Teks Hasil Ekstraksi —
== == ==
Reporter: Yudho Winarto | Editor: Yudho Winarto
KONTAN.CO.ID - JAKARTA. Keputusan Kementerian Perhubungan menaikkan tarif ojek online (ojol) menuai kritik dari berbagai kalangan. Pasalnya, disaat aktivitas masyarakat mulai kembali bangkit pasca pandemi, masyarakat harus dibebani dengan kenaikan biaya transportasi.
Kritikan ramai dituangkan netizen melalui akun media sosial. Sebut saja pengguna akun twitter @chocolatublanc. “Pliss jarak cuma 1 km aja sekarang udah 14rb, belum lagi kalau kena highfare, udah mahal banget, tolong,” tulisnya. “Ih jangan dong, aku tiap hari PP soreang-setia budhi,” sahut akun @nengNitria.
== == ==
(Entri data tersimpan)

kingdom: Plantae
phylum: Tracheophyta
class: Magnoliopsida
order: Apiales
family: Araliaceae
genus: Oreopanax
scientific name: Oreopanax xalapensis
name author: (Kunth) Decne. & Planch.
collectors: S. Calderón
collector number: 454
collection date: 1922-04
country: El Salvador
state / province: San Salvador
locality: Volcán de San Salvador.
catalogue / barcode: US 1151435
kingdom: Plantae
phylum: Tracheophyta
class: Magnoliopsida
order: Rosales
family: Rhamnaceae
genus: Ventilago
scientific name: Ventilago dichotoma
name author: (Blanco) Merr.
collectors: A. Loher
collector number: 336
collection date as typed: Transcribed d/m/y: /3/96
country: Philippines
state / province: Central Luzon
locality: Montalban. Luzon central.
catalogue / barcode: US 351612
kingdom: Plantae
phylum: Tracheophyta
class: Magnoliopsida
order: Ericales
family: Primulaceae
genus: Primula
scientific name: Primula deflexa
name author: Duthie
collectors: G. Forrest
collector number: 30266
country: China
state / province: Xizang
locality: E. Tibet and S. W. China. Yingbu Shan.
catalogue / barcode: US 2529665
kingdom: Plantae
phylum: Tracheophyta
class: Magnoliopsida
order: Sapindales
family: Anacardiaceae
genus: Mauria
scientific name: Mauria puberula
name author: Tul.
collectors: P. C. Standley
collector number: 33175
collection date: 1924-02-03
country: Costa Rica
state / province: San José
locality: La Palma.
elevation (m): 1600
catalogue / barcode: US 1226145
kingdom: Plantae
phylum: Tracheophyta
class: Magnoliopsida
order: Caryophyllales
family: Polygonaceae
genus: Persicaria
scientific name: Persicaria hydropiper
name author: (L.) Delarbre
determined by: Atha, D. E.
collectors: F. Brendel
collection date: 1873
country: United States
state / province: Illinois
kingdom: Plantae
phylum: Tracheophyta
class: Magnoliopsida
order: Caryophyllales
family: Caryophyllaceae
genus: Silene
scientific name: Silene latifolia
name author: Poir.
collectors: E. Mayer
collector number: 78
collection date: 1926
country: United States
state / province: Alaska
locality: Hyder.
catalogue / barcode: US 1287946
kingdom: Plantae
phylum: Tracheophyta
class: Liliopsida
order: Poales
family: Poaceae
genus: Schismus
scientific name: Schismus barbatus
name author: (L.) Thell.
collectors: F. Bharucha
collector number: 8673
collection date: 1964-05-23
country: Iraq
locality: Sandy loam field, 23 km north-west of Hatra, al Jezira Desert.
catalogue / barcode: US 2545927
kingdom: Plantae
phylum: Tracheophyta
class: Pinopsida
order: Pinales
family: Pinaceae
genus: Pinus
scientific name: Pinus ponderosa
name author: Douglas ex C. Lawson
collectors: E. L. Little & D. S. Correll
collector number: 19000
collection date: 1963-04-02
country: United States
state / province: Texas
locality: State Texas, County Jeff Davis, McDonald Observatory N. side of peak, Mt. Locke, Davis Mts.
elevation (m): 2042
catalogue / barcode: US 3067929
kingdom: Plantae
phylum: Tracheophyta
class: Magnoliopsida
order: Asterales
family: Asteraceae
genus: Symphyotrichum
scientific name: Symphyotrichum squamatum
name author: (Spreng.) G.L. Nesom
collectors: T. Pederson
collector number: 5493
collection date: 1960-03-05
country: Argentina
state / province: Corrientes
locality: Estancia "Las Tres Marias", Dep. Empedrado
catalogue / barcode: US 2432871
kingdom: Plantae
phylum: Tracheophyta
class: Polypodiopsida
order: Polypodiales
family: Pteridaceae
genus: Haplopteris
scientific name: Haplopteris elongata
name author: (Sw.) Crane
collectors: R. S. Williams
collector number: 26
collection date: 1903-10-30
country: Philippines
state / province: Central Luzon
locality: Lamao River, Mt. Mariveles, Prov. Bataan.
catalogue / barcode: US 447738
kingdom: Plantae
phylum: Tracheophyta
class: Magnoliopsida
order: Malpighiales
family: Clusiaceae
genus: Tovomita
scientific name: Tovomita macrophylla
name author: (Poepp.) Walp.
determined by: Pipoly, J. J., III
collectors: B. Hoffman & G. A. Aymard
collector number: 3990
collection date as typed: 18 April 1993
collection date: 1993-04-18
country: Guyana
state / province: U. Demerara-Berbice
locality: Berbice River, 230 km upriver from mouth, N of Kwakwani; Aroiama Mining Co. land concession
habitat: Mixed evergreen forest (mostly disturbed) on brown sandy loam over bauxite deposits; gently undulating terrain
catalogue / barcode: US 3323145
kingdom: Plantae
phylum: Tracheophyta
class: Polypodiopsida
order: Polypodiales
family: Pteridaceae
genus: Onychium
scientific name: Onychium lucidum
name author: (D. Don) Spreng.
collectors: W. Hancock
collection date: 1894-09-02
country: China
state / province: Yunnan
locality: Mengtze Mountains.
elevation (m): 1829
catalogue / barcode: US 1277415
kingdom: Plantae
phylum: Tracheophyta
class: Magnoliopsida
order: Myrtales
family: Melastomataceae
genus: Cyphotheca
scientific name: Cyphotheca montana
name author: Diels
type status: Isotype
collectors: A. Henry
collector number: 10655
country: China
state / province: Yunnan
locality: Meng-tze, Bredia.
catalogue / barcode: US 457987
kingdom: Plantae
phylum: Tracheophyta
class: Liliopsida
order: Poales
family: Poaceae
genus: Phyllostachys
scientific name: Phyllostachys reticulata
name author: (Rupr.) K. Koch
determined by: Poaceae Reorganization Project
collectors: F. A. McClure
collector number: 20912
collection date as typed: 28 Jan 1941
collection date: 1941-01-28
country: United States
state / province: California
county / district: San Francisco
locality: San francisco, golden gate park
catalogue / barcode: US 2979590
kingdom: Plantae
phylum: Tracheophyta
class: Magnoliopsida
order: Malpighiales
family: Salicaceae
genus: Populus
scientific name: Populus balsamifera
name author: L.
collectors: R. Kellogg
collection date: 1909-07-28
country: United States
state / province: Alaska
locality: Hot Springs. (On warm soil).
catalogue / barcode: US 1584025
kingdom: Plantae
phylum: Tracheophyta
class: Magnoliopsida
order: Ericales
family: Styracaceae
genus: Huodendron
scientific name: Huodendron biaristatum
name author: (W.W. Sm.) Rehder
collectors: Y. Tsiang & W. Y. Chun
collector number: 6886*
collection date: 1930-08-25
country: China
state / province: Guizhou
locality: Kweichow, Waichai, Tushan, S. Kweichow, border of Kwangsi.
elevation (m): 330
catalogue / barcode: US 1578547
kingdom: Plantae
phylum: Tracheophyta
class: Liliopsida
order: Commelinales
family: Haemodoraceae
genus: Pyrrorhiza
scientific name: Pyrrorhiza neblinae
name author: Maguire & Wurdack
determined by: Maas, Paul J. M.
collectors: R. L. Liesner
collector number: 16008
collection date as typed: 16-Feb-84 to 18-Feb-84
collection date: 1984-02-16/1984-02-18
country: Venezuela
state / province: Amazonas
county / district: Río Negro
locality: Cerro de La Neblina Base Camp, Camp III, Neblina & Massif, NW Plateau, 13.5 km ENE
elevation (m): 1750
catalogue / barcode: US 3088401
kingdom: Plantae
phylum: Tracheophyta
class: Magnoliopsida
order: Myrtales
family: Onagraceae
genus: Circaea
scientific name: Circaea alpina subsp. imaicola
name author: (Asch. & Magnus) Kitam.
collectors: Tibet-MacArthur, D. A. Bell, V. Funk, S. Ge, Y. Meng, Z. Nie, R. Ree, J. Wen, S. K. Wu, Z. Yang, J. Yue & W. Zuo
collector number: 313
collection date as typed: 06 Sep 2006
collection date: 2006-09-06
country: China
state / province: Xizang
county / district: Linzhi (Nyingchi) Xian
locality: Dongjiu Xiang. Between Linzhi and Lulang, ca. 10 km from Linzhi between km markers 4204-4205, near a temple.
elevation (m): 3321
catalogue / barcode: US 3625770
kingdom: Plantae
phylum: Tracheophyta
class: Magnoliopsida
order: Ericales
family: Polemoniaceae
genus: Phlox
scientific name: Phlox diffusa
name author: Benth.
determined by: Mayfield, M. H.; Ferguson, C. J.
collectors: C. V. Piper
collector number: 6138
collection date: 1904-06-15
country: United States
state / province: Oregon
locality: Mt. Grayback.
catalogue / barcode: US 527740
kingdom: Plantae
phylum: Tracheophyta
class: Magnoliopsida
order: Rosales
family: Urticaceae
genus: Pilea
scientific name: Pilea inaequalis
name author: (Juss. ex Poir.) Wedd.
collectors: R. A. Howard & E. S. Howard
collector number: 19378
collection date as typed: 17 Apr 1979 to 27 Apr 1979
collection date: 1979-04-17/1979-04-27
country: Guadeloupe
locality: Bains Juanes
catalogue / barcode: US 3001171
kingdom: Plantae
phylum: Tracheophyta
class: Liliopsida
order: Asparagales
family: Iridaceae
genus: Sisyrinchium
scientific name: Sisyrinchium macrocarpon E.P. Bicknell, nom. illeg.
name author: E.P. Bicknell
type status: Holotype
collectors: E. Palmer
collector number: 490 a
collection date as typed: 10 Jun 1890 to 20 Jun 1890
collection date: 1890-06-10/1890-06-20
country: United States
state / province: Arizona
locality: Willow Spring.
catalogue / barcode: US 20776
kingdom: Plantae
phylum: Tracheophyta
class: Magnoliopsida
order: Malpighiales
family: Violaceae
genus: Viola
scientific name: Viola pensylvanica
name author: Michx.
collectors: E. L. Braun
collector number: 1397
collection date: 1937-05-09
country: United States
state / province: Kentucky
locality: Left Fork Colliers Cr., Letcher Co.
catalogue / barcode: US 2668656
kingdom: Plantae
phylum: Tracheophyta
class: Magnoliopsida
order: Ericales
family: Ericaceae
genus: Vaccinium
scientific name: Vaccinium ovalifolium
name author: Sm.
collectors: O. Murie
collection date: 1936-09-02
== == ==
Tulis kembali bagian teks berita tarif ojek online, mulai dari "Reporter: Yudho Winarto" terus sampai "sahut akun @nengNitria.". Ganti setiap "masyarakat" dengan "warga".

Hasil Latihan —
Reporter: Yudho Winarto | Editor: Yudho Winarto
KONTAN.CO.ID - JAKARTA. Keputusan Kementerian Perhubungan menaikkan tarif ojek online (ojol) menuai kritik dari berbagai kalangan. Pasalnya, disaat aktivitas warga mulai kembali bangkit pasca pandemi, warga harus dibebani dengan kenaikan biaya transportasi.
Kritikan ramai dituangkan netizen melalui akun media sosial. Sebut saja pengguna akun twitter @chocolatublanc. “Pliss jarak cuma 1 km aja sekarang udah 14rb, belum lagi kalau kena highfare, udah mahal banget, tolong,” tulisnya. “Ih jangan dong, aku tiap hari PP soreang-setia budhi,” sahut akun @nengNitria.